What you will do >> Print the following items line for line, without changing any wording or numbers, and leave the pictures out of your answer.
START Entries supplied
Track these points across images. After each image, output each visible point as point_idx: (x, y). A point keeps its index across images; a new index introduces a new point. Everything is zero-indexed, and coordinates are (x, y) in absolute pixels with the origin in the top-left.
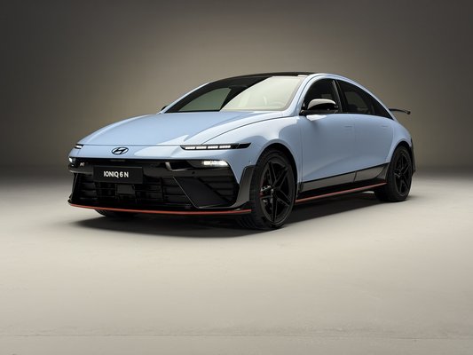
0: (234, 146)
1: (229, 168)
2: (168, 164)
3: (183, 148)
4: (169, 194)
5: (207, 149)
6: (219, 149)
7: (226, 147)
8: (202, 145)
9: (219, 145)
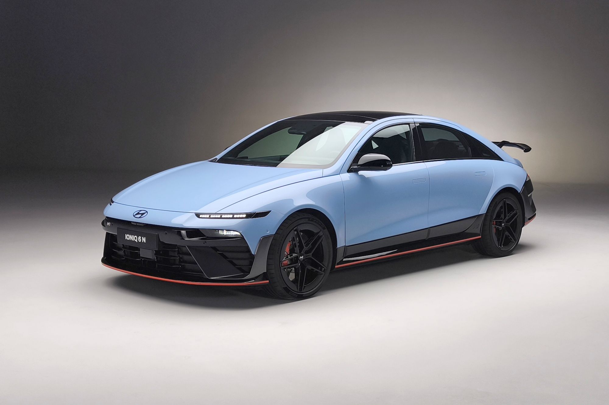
0: (250, 216)
1: (241, 239)
2: (183, 232)
3: (198, 215)
4: (186, 262)
5: (221, 218)
6: (233, 218)
7: (241, 216)
8: (216, 214)
9: (233, 214)
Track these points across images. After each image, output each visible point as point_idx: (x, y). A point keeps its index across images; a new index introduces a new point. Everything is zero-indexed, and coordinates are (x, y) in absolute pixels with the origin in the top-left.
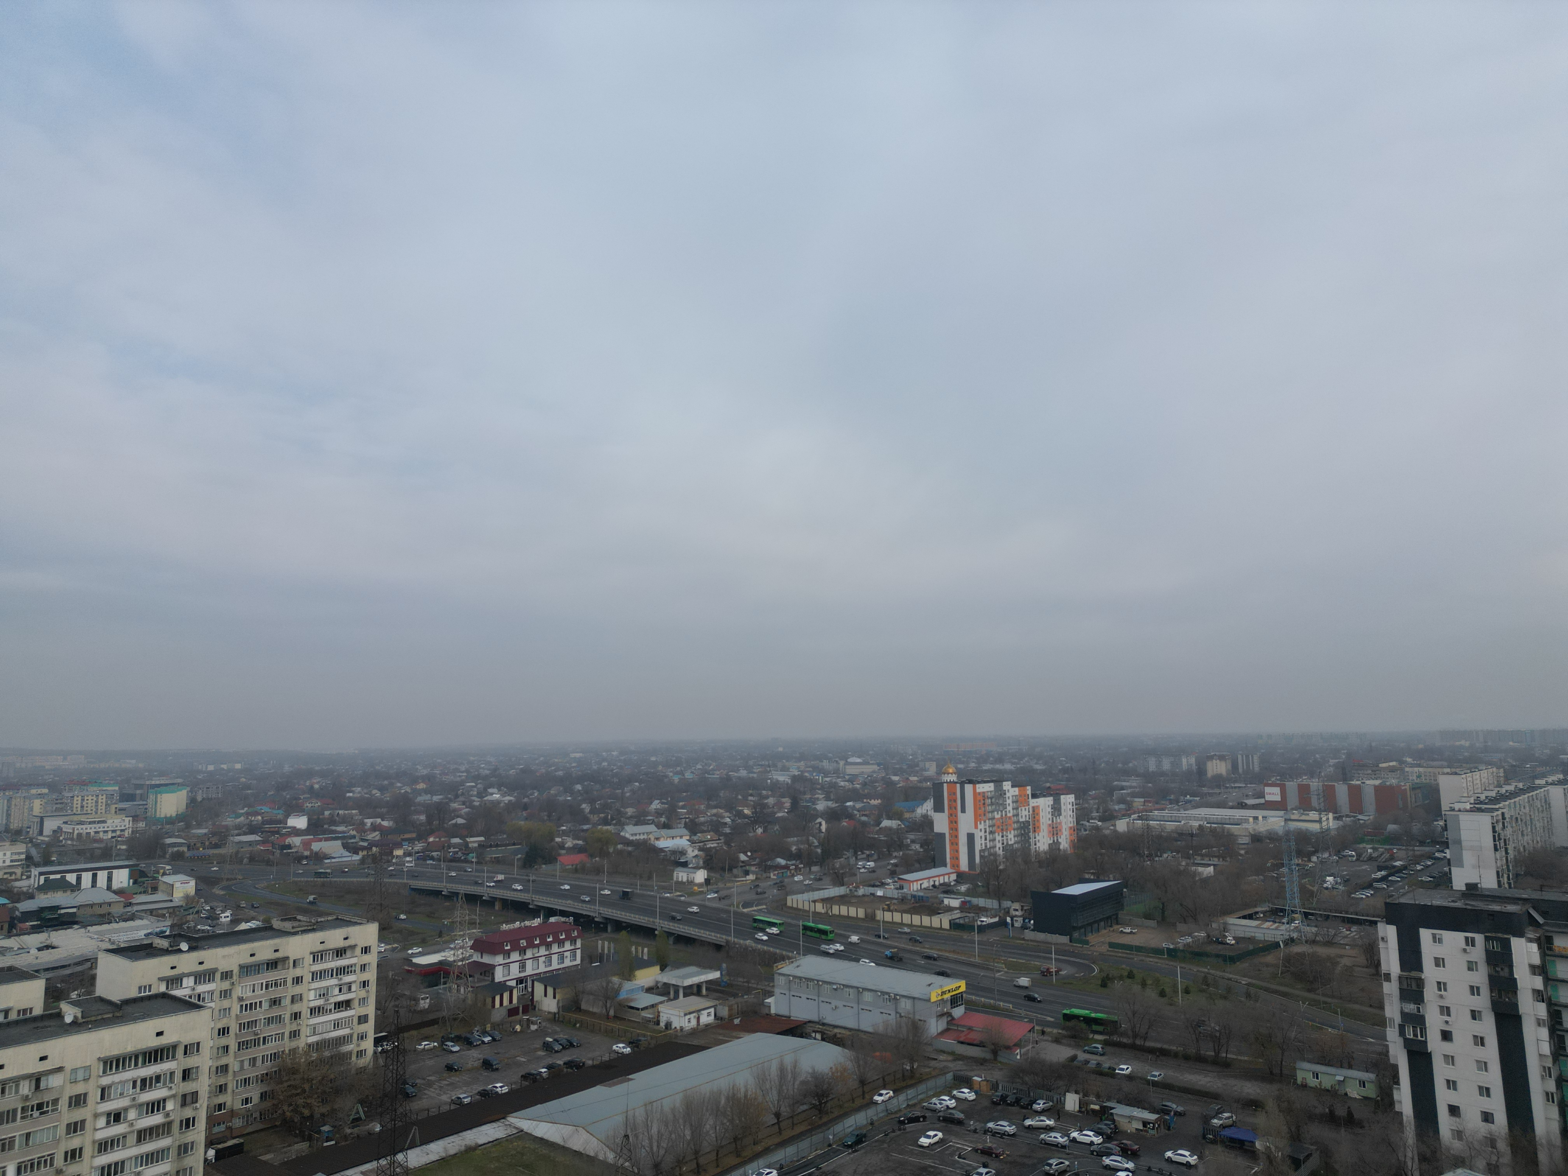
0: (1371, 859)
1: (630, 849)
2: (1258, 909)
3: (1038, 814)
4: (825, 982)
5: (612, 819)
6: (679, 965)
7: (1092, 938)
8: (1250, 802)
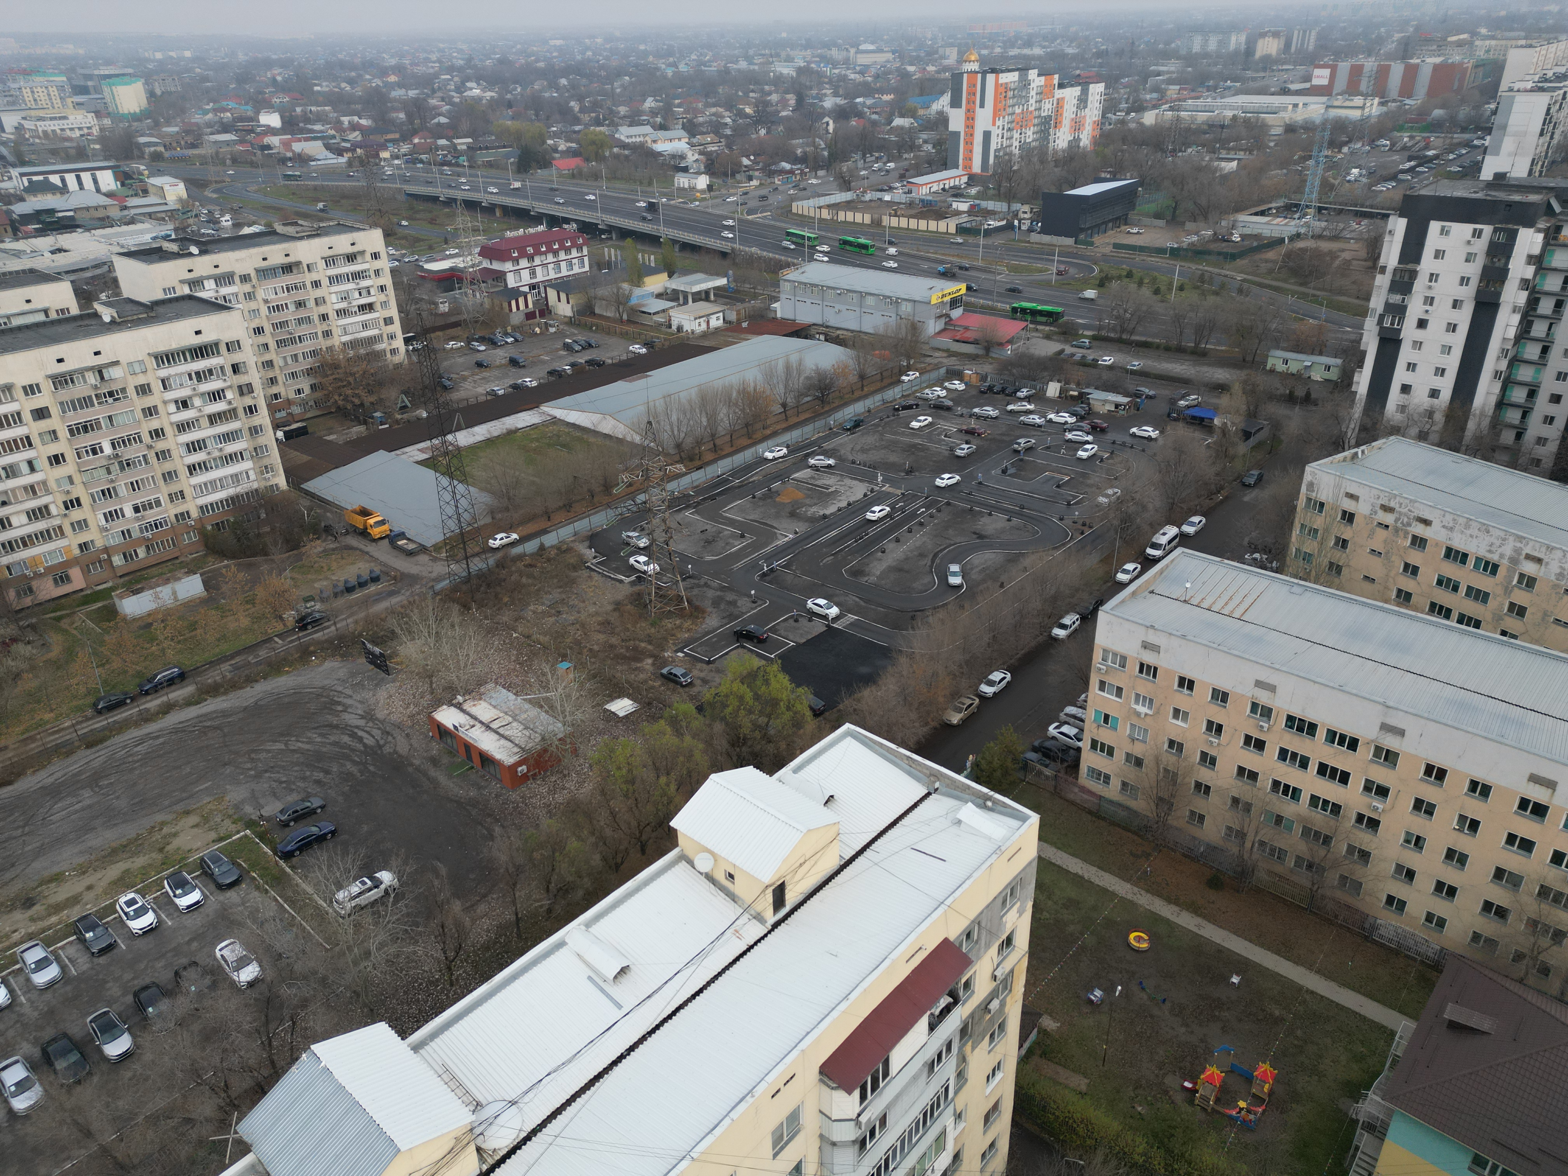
END Entries supplied
Answer box >>
Track these points across images. After each image, output each visible point as point_idx: (x, y). A point keeps its index across images; a new index introduces a new point. Everything is zero-indexed, and coordinates are (x, y) in absolute pixels with the origin in the top-left.
0: (234, 146)
1: (229, 168)
2: (168, 164)
3: (183, 148)
4: (169, 194)
5: (207, 149)
6: (219, 149)
7: (226, 147)
8: (202, 145)
9: (219, 145)
0: (250, 216)
1: (241, 239)
2: (183, 232)
3: (198, 215)
4: (186, 262)
5: (221, 218)
6: (233, 218)
7: (241, 216)
8: (216, 214)
9: (233, 214)
Track these points across images. After each image, output each visible point as point_idx: (x, y). A point keeps its index across images; a new index introduces a new point. Everything is zero-indexed, and coordinates are (x, y) in absolute pixels with the origin in the top-left.
0: (1371, 859)
1: (630, 849)
2: (1258, 909)
3: (1038, 814)
4: (825, 982)
5: (612, 819)
6: (679, 965)
7: (1092, 938)
8: (1250, 802)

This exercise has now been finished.